* Extract provided:
******************************

Sorry Smalls..I do not want to stir the pot and I apologize for my post. I just didn't like how you referred to hunting spots as "ours". If you are like me, which I am sure you are, we are out scouting and rarely hunt the same pond or field more than a couple times per year.

I also agree that I don't want areas that I have scouted for posted on the web as right now the area I hunt has absolutly no pressure.


----------



## jbaincfl (Feb 5, 2003)

The GF thing...I must have looked at someone else's location and got that mixed up...sorry for that as well.


----------



## jbaincfl (Feb 5, 2003)

I also read your post you refer to and commented there as well. I thought it was a great post on helping out.


----------



## Field Hunter (Mar 4, 2002)

Even though you apologize now..you've already stirred the pot. How would you like it if I said the Kulm area is the place to be.....ooops, I guess I'll have to apologize. In case any of you are thinking of that area, I'd bet it's pretty much gone for the year by now. Get off the "Fargo Guys" bull****! I've hunted many days in ND, have told every farmer that I've asked for permission that I'm from Fargo and I've not had one say they wouldn't let me hunt. Who the hell are you talking to anyway!!!!! "10,000 less NRs this year"....that may be but there are also way less good areas to hunt than last year also. Oh yah and by the way, I've taken many NRs hunting this year and they are all enjoyable!!!


----------



## 870 XPRS (Mar 12, 2003)

jbaincfl said:


> the area I hunt has absolutly no pressure.


I find that hard to believe, i've been over in the area you hunt and I've seen people all over the place. Do you ever eat in the cafe's over there?? Wonder what those guys do when they aren't eating, unless camo is the normal wear.


----------



## Nodak Duke (Oct 14, 2003)

This thread is idiotic considering the fact that most of you already shot the **** out of the area posted on during the infamous Greenskin Classic and there were more than a few posts on it!! Give me a friggin' break. Step back and smell yourselves!!


----------



## jbaincfl (Feb 5, 2003)

870 - I do not hunt in the town you are talking about but about 25 miles from there and we never see another vehicle and rarely hear another shot. There is more pressure in MN where I hunt than the area I hunt in ND. I am in the cafes and we sill see a group or two, but ND is a big place with a lot of spots to hunt.

One thing I do notice on this site is how a lot of the hunters are not happy if they can't find a field with 2000 mallards or 400 geese. My dad and I found a field with maybe 100-200 mallards and got a limit each time we went out. You don't always have to find the mother load. You can only take 5 mallard a piece so why do you have to find a field with a "tornado" of mallards.

Field Hunter - I do not hunt in Kulm so why did you say that and I did not say all farmers were mad a Fargo/GF, I just said I heard about ONE area in ND with posting signs about not wanting Res (I think Fago/GF) hunting there.


----------



## Field Hunter (Mar 4, 2002)

jb,
The word, "Implied" meaning to make someone think something that may not be exactly true. Your repeated use of the reference to "Fargo" hunters just makes things worse. And not implying anything here.....please QUIT it!!!!!


----------



## jbaincfl (Feb 5, 2003)

I am done with it and am truely sorry for getting things stirred up. That was not my intention.

******************************

* Given information:
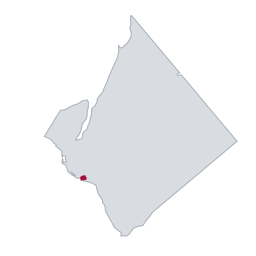 Kafr Al-Dawwar, Al Buhayrah, Egypt shown in context, rotated 230°
{"feature_id": "37247803B13171530844779", "entity_name": "Kafr Al-Dawwar", "entity_type": "district", "adm_level": 2, "iso_a3": "EGY", "parent_name": "Egypt", "parent_adm1": "Al Buhayrah", "projection": "mercator", "projection_center": [30.133, 31.129], "detail": "fine", "context": "in_parent", "style": "filled", "palette": "rose", "viewbox_px": 256, "rotation_deg": 230, "n_neighbors": 0, "source": "geoboundaries", "source_scale": "gbopen_adm2", "svg_char_len": 4112}
<svg xmlns="http://www.w3.org/2000/svg" viewBox="0 0 256 256"><g transform="rotate(230 128 128)"><path d="M212.1,202.9L207.6,203.0L203.1,203.0L198.5,203.0L194.0,203.0L189.4,203.0L184.9,203.0L180.4,203.0L175.8,203.0L171.3,203.0L166.8,203.0L162.2,203.0L157.7,203.0L153.1,203.0L148.6,203.0L144.1,203.0L139.5,203.0L136.9,203.0L137.4,201.6L137.7,200.7L137.4,200.0L136.5,199.9L135.9,200.1L134.5,202.9L133.8,203.0L132.2,203.0L126.9,203.0L121.7,203.0L116.4,203.0L111.1,203.0L105.8,203.0L100.5,203.0L95.2,203.0L90.0,203.0L84.7,203.0L79.4,203.0L74.1,203.0L68.8,203.0L63.6,203.0L58.3,203.0L53.0,203.0L47.7,203.0L47.7,199.6L47.7,196.3L47.7,192.9L47.7,189.5L47.7,186.1L47.7,182.8L47.7,179.4L47.7,176.0L47.7,172.6L47.7,169.2L47.7,165.8L47.7,162.4L47.7,159.0L47.7,155.5L47.7,152.1L47.7,148.7L47.7,145.2L47.7,141.8L47.7,138.3L47.7,134.8L47.7,131.4L47.7,127.9L47.7,124.4L47.7,120.9L47.7,117.4L47.7,113.9L47.7,110.4L47.7,106.8L47.7,103.3L47.7,99.8L47.7,96.2L47.7,92.7L47.6,92.0L46.8,89.6L46.1,86.5L45.4,82.7L45.3,81.5L44.0,77.6L43.9,76.5L44.2,75.7L46.3,72.4L46.9,70.7L47.4,68.8L47.6,67.2L47.0,64.8L46.3,62.6L46.0,60.4L45.9,58.2L47.0,56.7L48.3,55.3L48.8,54.4L49.5,53.5L50.1,53.0L51.1,55.0L53.3,55.3L60.3,53.6L68.1,55.3L72.4,56.0L79.1,57.5L83.1,60.2L84.2,60.5L87.1,60.5L89.0,62.1L96.6,62.8L100.6,64.6L102.9,65.9L104.3,66.4L105.5,66.3L107.1,65.8L109.2,64.8L111.5,63.4L116.1,60.0L117.8,59.3L118.9,59.5L120.2,59.5L120.7,58.5L121.4,57.9L121.9,57.1L122.6,56.2L125.0,56.0L129.9,54.5L129.3,55.2L124.9,56.9L126.8,57.1L128.7,56.5L131.0,56.1L131.4,55.4L131.7,54.1L132.1,53.9L133.6,54.1L138.2,56.2L139.3,56.3L142.5,55.1L143.2,54.9L144.3,55.5L146.6,58.1L145.8,58.1L143.3,55.8L143.1,56.9L141.6,58.9L143.4,59.7L144.9,60.1L145.7,61.2L146.2,62.1L147.6,61.7L148.7,60.4L148.1,59.6L147.8,58.9L148.2,58.9L149.2,59.5L152.1,62.0L153.1,62.5L154.2,62.4L156.6,61.7L157.2,61.8L160.4,60.9L160.8,61.6L161.3,62.3L163.8,61.5L167.8,61.5L171.1,60.7L174.9,58.7L175.2,58.4L175.4,58.9L175.8,60.3L177.0,63.7L178.0,66.4L179.2,70.1L179.6,71.6L179.7,72.5L181.5,76.6L182.6,80.0L183.4,82.7L184.5,86.6L184.9,88.0L184.2,88.7L182.6,91.3L181.0,99.4L178.6,105.7L178.3,109.6L178.0,111.0L176.8,113.0L175.5,115.0L173.0,114.0L169.1,110.6L166.8,107.3L164.4,105.2L162.0,102.4L161.4,100.4L161.4,99.1L160.4,95.9L159.6,94.4L156.8,91.0L156.0,89.2L155.4,88.4L154.7,87.3L153.7,82.9L152.6,80.1L151.3,80.9L151.5,82.0L150.4,83.7L149.7,85.6L150.3,87.1L152.6,89.4L153.1,90.5L153.6,92.7L153.5,95.7L153.9,96.7L155.6,98.9L156.2,100.3L156.6,101.4L157.2,102.4L158.9,104.4L161.4,108.0L163.7,110.5L165.4,111.7L166.2,112.9L166.3,116.0L166.2,117.4L167.7,120.2L168.2,121.6L169.7,122.7L170.3,124.0L170.9,126.1L171.9,132.3L173.1,133.8L177.0,142.0L180.2,147.1L181.8,150.9L184.2,155.5L188.9,165.6L191.7,168.8L192.9,170.5L194.9,171.9L197.1,173.8L195.0,173.6L194.5,173.7L193.7,174.1L193.4,175.2L193.2,176.2L193.5,181.3L194.1,183.9L195.9,188.7L197.3,190.2L197.9,191.1L198.9,191.8L203.3,193.5L205.8,197.0L211.6,201.4L212.1,202.7L212.1,202.9Z" fill="#d9dde1" stroke="#a8b0b8" stroke-width="1"/><path d="M119.4,63.4L119.3,63.2L119.2,63.1L119.2,62.9L119.3,62.9L119.5,62.7L119.7,62.4L119.8,62.4L119.9,62.2L120.0,62.1L120.3,62.0L120.3,61.9L120.2,61.8L120.3,61.7L120.4,61.4L120.4,61.2L120.3,60.4L120.2,60.3L120.2,60.5L120.1,60.4L120.1,60.2L119.9,60.3L119.8,60.2L119.8,60.3L119.7,60.2L119.8,60.2L119.7,60.0L119.4,60.2L119.5,60.1L119.4,60.0L119.2,60.0L119.1,59.9L119.1,59.7L119.2,59.4L118.6,59.3L118.3,59.2L118.2,59.1L117.9,60.2L117.7,60.3L117.6,60.6L117.0,60.7L116.9,61.4L116.2,62.7L116.3,62.7L116.3,62.8L116.4,63.0L116.5,63.0L116.7,63.3L116.8,63.4L116.8,63.5L117.0,63.7L117.3,63.4L117.5,63.4L117.7,63.2L117.8,63.1L118.0,63.2L118.0,63.3L118.2,63.5L118.3,63.5L118.4,63.8L118.5,63.8L118.6,64.0L118.8,64.0L119.0,64.0L119.0,63.9L119.2,63.7L119.3,63.6L119.4,63.4L119.4,63.4ZM118.9,60.8L118.9,61.0L119.0,61.0L119.1,61.3L119.2,61.2L119.2,61.3L119.1,61.5L119.3,61.7L119.5,61.6L119.4,61.8L119.3,62.0L119.2,62.1L118.9,62.2L118.7,61.9L118.8,61.9L118.7,61.8L118.4,61.8L118.4,61.7L118.5,61.5L118.7,61.4L118.8,61.4L118.8,61.2L118.7,60.9L118.8,60.9L118.9,60.7L118.9,60.8Z" fill="#f43f5e" stroke="#9f1239" stroke-width="1.5"/></g></svg>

******************************

* Objective A:
Name every distinct username that heads a post in the forum thread.
* Objective B:
Copy the part of the forum thread starting at "870 - I do not" and ending at "spots to hunt.", substituting "truck" for "vehicle".
The lines placed after the forum thread have no role in any task here.

* Full answer A:
jbaincfl, Field Hunter, 870 XPRS, Nodak Duke

* Full answer B:
870 - I do not hunt in the town you are talking about but about 25 miles from there and we never see another truck and rarely hear another shot. There is more pressure in MN where I hunt than the area I hunt in ND. I am in the cafes and we sill see a group or two, but ND is a big place with a lot of spots to hunt.